Isn’t it fun sharing holidays and special events with people that drive you batshit insane?

There is one thing I have always wanted to do with friends who were forced/guilted into Family Obligations with the insane people that we call Relatives, when we all would rather hang out with our Own Kind ( Insane Friends of Insane Relatives.)

Conversational Bingo

This is just a graph to give an idea, but fill in the squares with topics you are sure to come up during the course of the event. Make the entire meal a game!

I dunno, in my family, my mom or I usually just goes “hey can we not talk about politics today? It gets everyone riled up. Let’s talk about more pleasant subject… so… [insert neutral topic here]”

Usually there’s some moaning but general agreement that it is a good idea to avoid politics on Thanksgiving.

You know, if they were cats, you could just squirt them with a water bottle.

Hey, that might be fun. Usually we just bet on which word will come out of Uncle David first, “nigger” or “faggot”.

That’s how I deal with my brother in law.

At Mother’s Day, my ILs (husband’s parents and brother and sister in law)wished me a happy day by making fun of the fact that I have Sirius radio so I can listen to Howard Stern, whom I love like third after my husband and son. I had a special code too. I told them their attitudes were what was making this country another Taliban and that I was about ready to go sit in the car till my husband and kid were done eating so we could go the fuck home. When I say that I mean “their attitudes were what was making this country another Taliban and that I was about ready to go sit in the car till my husband and kid were done eating so we could go the fuck home”.

We don’t call it Turkey Day around here because of the bird.

Really - my problem is the opposite. I’m happy for my MIL and BIL but if I have to be told how great it is to be a gay atheist one more time I am going to shove the specially prepared tofurkey down their throats.
(The MIL doesn’t give me that much anymore since I told her I really like banging her son [obviously, the straight one] and that was responsible for her grandkids.)

There are 2 people, one BIL and 1 friend, that I won’t ever agree on guns with.
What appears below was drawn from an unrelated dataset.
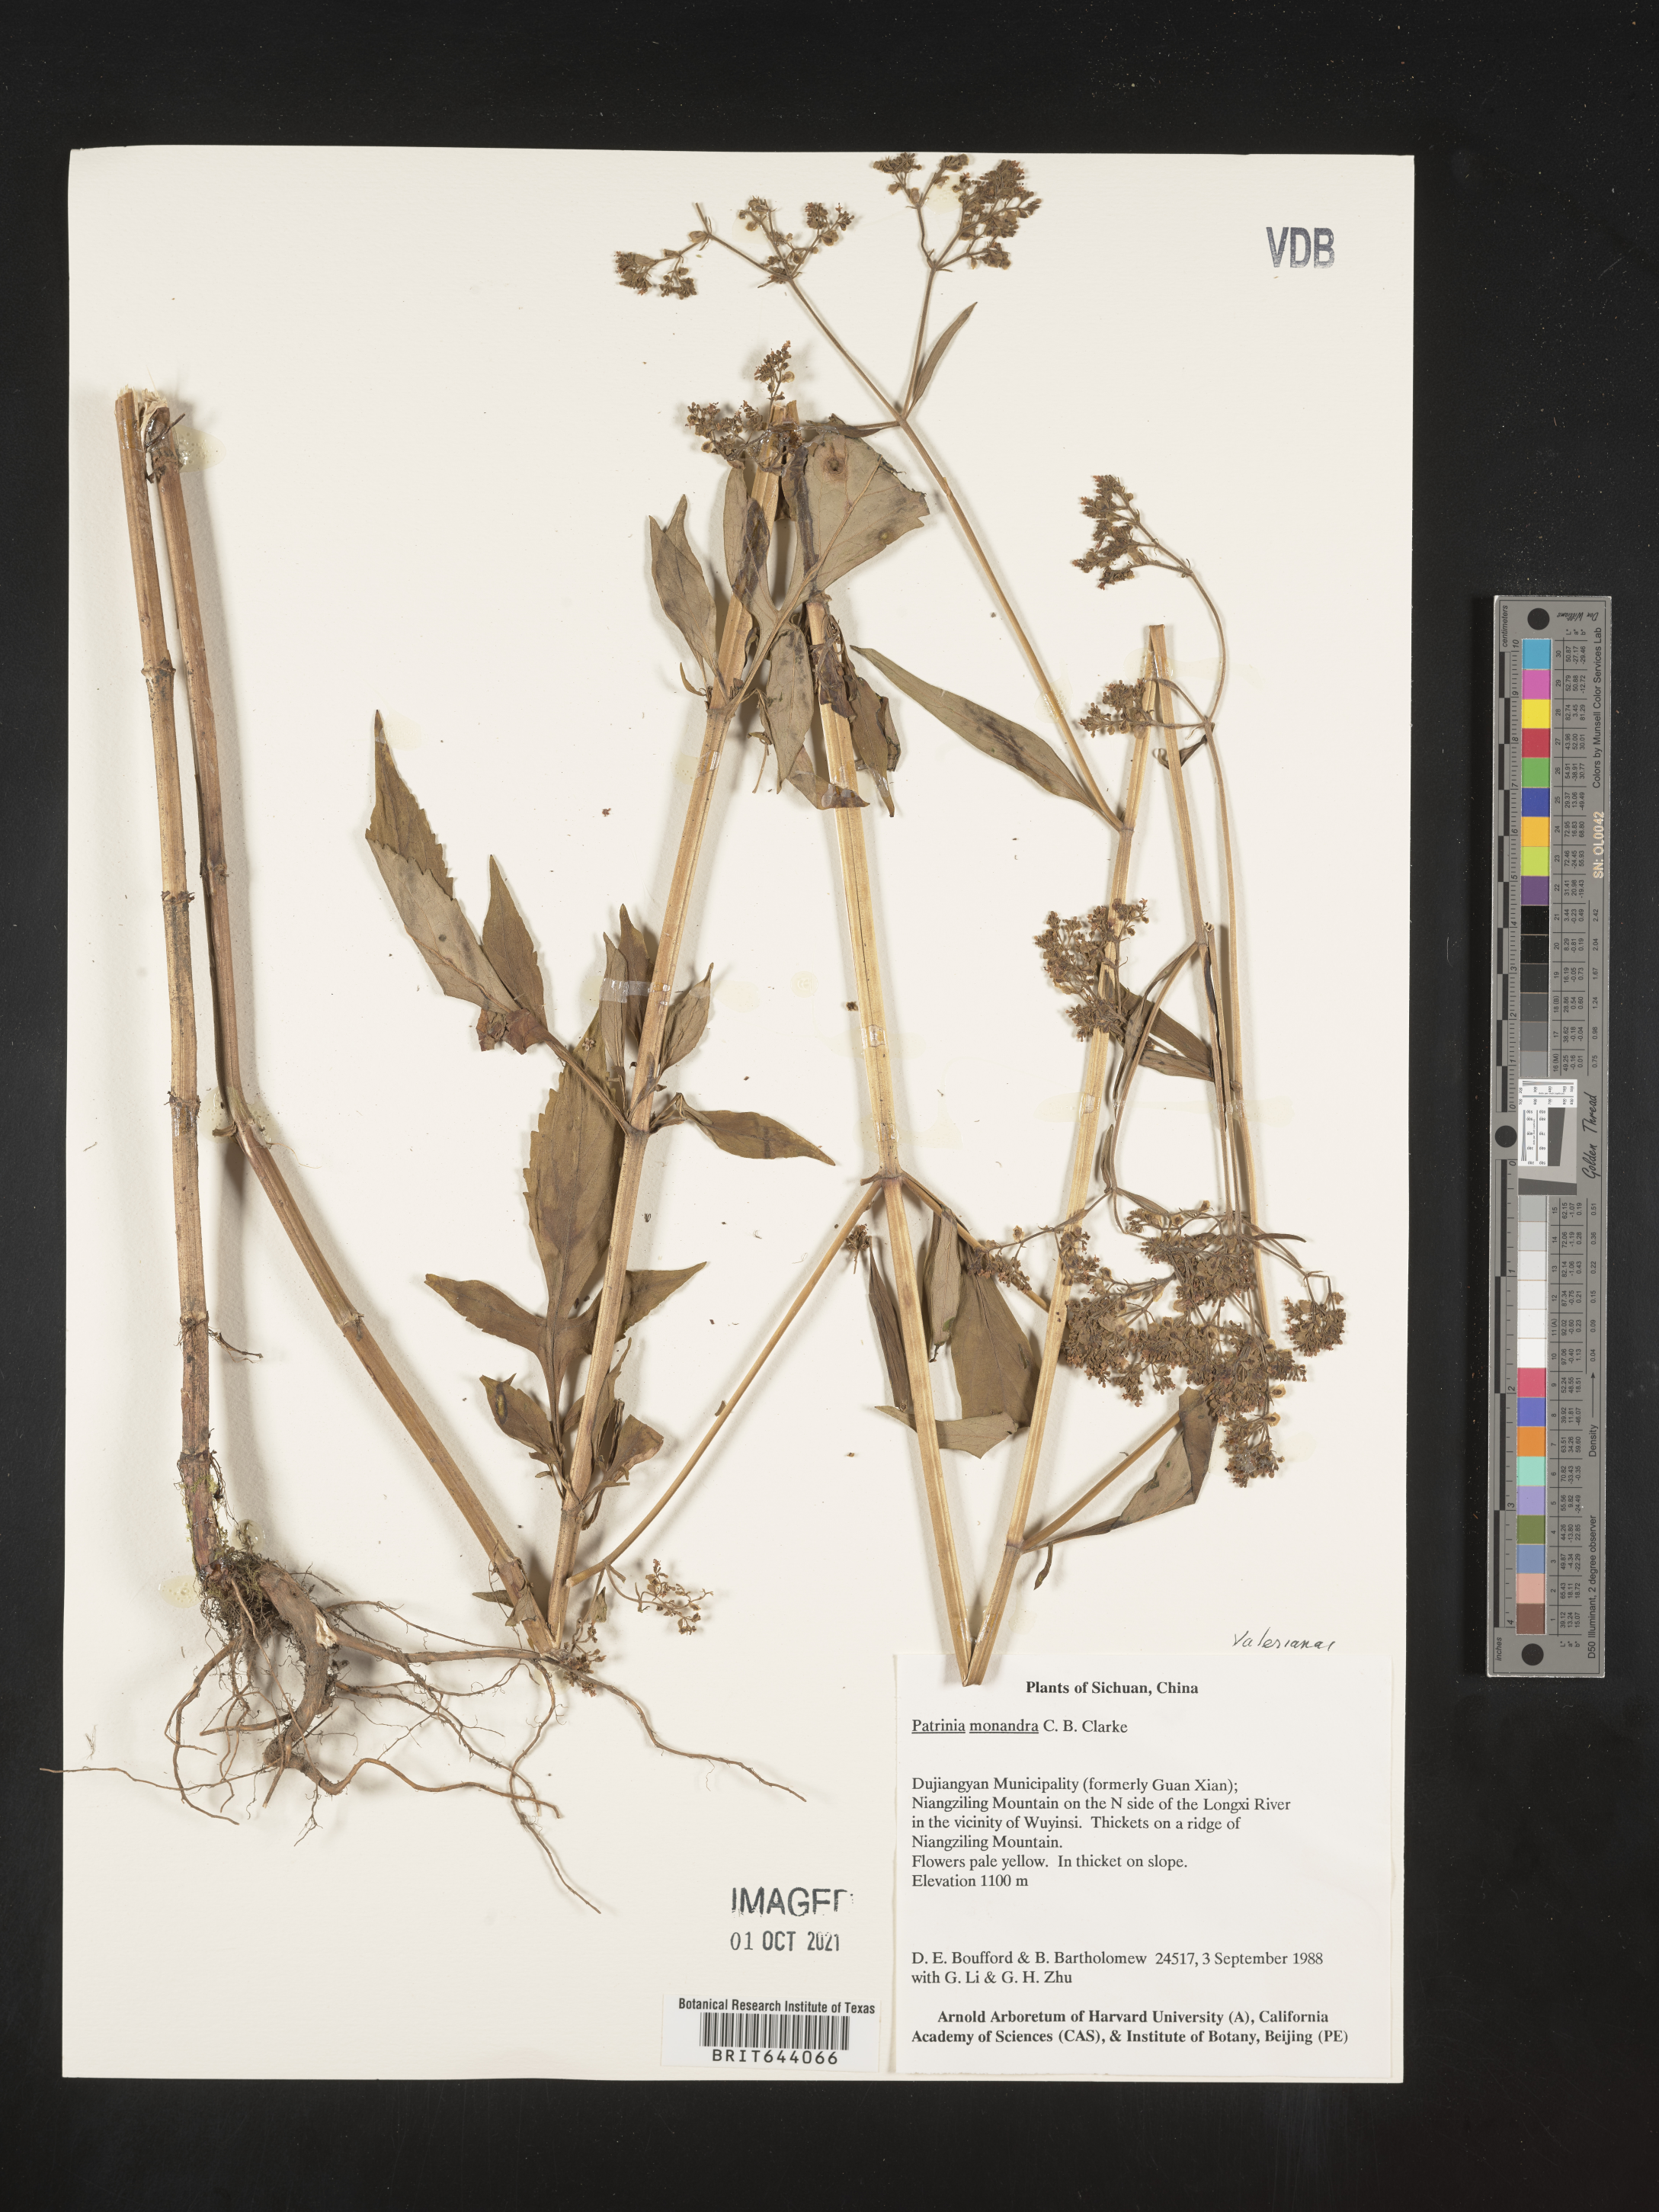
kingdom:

We all know it. It’s been that way for a long time. Any time the conversation goes that way I grin and say “you know, we decided years ago that we can’t agree on this. How about we skip to another topic.” They usually agree and nod, and we go talk about something else.

It’s always worked in one-on-one situations, but I’ve never tried it in a group.

What a quandry! Do the respective family members know that their rancor makes you uncomfortable? I think some families enjoy a good squabble as part of their ritual, but if their behavior drains the fun from the festivities, they need to back off.

Have you tried approaching them privately, long before The Big Day? Have you explained to them that watching them bicker is disheartening? Something along the lines of “Now, I know that you and LouAnn have different views on homosexuals, you argue about it every year. It makes me sad to see my family fighting. Could we let it go this time? Nobody has to change, we just need to coexist peacefully.”

They might not be able to stop completely, but perhaps you could get them to tone it down somewhat. Are you in the habit of being assertive with them? Our family has a Designated Doyenne of Diplomacy - perhaps your family has one as well, and s/he could tackle the topic on your behalf?

It’s the two A’s for me at my IL’s…alcohol and ativan. I know you’re not supposed to combine the two, but you don’t know my BIL’s wife.

It’s nice to have so many people with advice, even if much of it involves drugs of some kind. :stuck_out_tongue: I’m thinking that having several non-controversial topics of conversation for when there is a lull is a good idea. If that fails conversational bingo might be a good way to at least turn it into something entertaining.

What? No *Jews Are To Blame? *

What kind of slacking bigoted relatives are you associating with, Dung. Gotta have the hat trick of racial hatred. It’s a rule, or something.